**Task to complete**
Beginning with the first entry, restate the data word for word and leave out the images.
════════════════
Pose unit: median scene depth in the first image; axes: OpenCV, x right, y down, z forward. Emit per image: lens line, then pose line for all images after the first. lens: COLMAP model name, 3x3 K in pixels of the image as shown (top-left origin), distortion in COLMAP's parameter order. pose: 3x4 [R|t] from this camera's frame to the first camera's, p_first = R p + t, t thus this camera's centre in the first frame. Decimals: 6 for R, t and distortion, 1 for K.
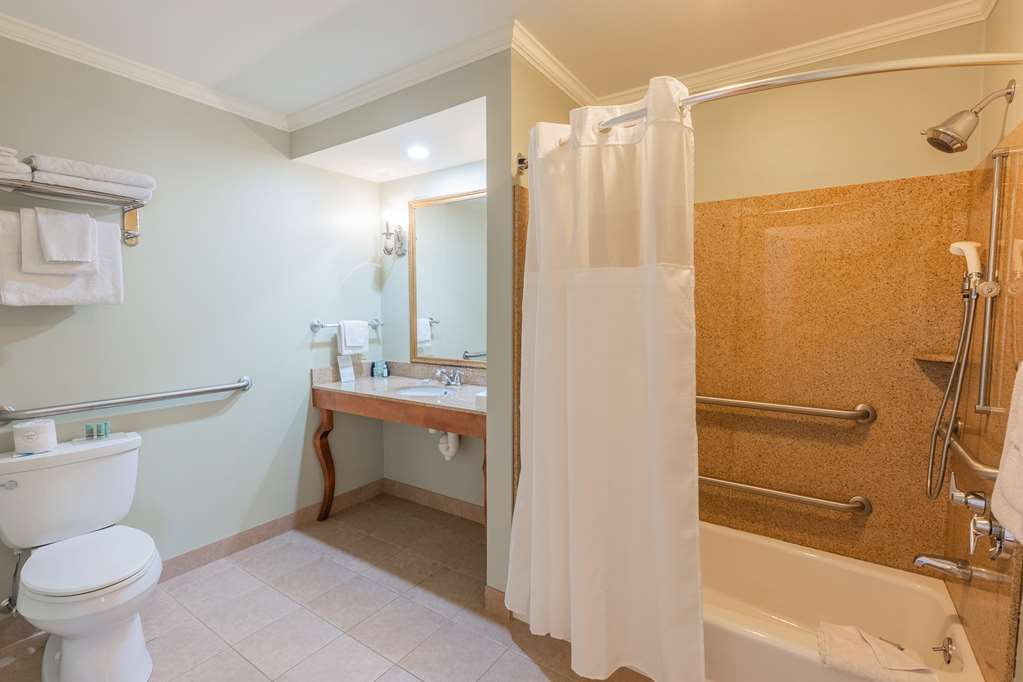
lens RADIAL K [[462.7, 0, 513.4], [0, 462.7, 340.5], [0, 0, 1]] dist [-0.002381, 0.000074]
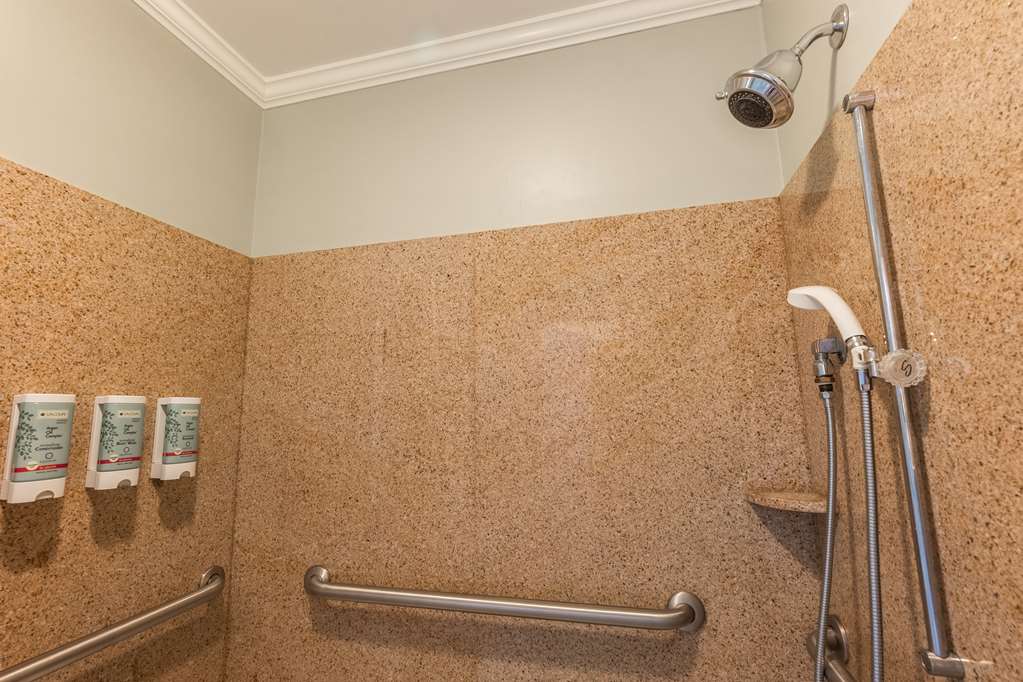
lens RADIAL K [[462.7, 0, 513.4], [0, 462.7, 340.5], [0, 0, 1]] dist [-0.002381, 0.000074]
pose [[0.937579, 0.032804, 0.346222, 0.394008], [0.044969, 0.975748, -0.214227, -0.044463], [-0.344853, 0.216425, 0.913366, 0.536602]]
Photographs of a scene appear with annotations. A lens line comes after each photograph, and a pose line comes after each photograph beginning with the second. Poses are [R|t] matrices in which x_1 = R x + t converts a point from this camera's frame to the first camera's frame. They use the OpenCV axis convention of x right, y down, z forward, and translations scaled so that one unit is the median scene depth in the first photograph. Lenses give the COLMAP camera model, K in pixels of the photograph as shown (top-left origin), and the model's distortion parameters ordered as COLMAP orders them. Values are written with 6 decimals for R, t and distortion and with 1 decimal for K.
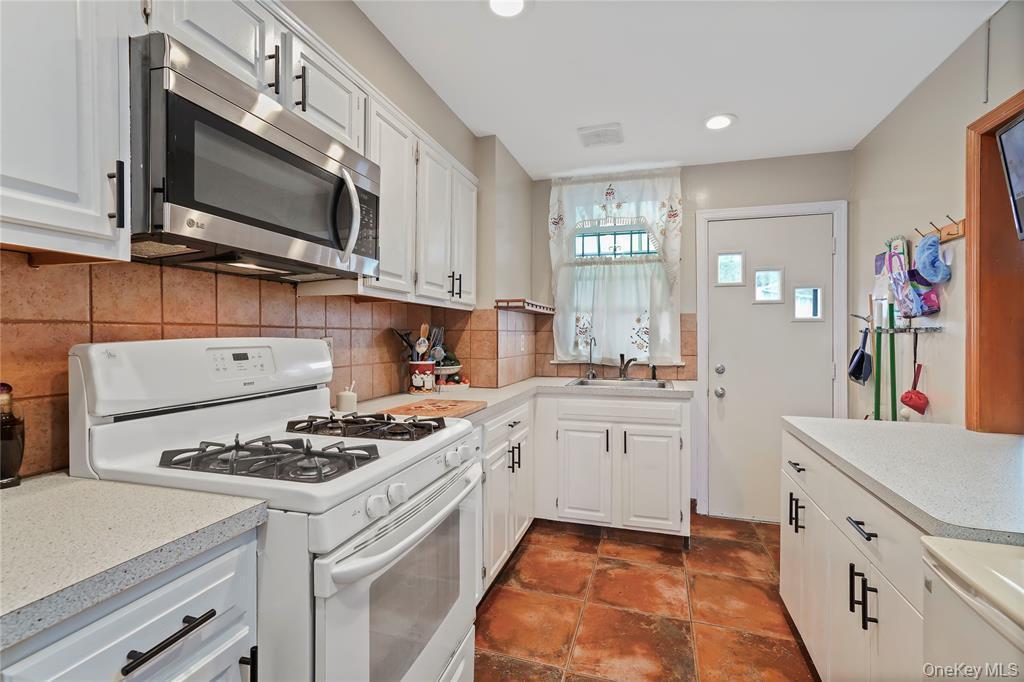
lens RADIAL K [[468.7, 0, 513.1], [0, 468.7, 339.3], [0, 0, 1]] dist [0.016979, 0.000564]
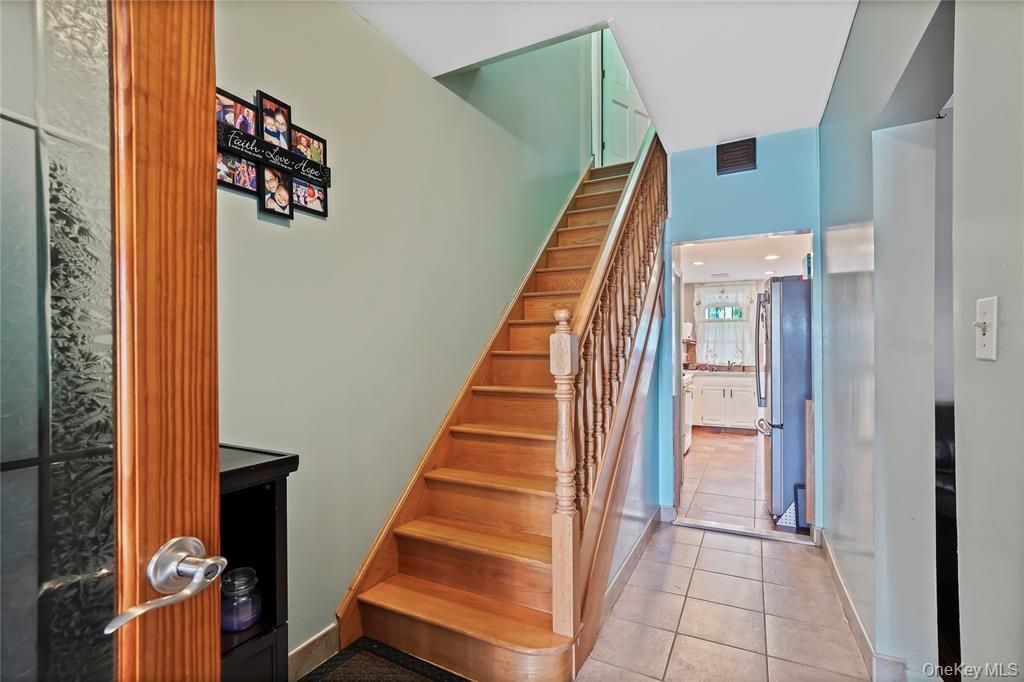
lens RADIAL K [[468.7, 0, 509.6], [0, 468.7, 346.1], [0, 0, 1]] dist [0.016979, 0.000564]
pose [[0.982468, -0.006772, -0.186310, -0.402645], [0.005518, 0.999959, -0.007246, -0.032073], [0.186352, 0.006091, 0.982464, -1.498903]]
════════════════
**Your response**
Pose unit: median scene depth in the first image; axes: OpenCV, x right, y down, z forward. Emit per image: lens line, then pose line for all images after the first. lens: COLMAP model name, 3x3 K in pixels of the image as shown (top-left origin), distortion in COLMAP's parameter order. pose: 3x4 [R|t] from this camera's frame to the first camera's, p_first = R p + t, t thus this camera's centre in the first frame. Decimals: 6 for R, t and distortion, 1 for K.
lens RADIAL K [[462.7, 0, 513.4], [0, 462.7, 340.5], [0, 0, 1]] dist [-0.002381, 0.000074]
lens RADIAL K [[462.7, 0, 513.4], [0, 462.7, 340.5], [0, 0, 1]] dist [-0.002381, 0.000074]
pose [[0.937579, 0.032804, 0.346222, 0.394008], [0.044969, 0.975748, -0.214227, -0.044463], [-0.344853, 0.216425, 0.913366, 0.536602]]
Photographs of a scene appear with annotations. A lens line comes after each photograph, and a pose line comes after each photograph beginning with the second. Poses are [R|t] matrices in which x_1 = R x + t converts a point from this camera's frame to the first camera's frame. They use the OpenCV axis convention of x right, y down, z forward, and translations scaled so that one unit is the median scene depth in the first photograph. Lenses give the COLMAP camera model, K in pixels of the photograph as shown (top-left origin), and the model's distortion parameters ordered as COLMAP orders them. Values are written with 6 decimals for R, t and distortion and with 1 decimal for K.
lens RADIAL K [[468.7, 0, 513.1], [0, 468.7, 339.3], [0, 0, 1]] dist [0.016979, 0.000564]
lens RADIAL K [[468.7, 0, 509.6], [0, 468.7, 346.1], [0, 0, 1]] dist [0.016979, 0.000564]
pose [[0.982468, -0.006772, -0.186310, -0.402645], [0.005518, 0.999959, -0.007246, -0.032073], [0.186352, 0.006091, 0.982464, -1.498903]]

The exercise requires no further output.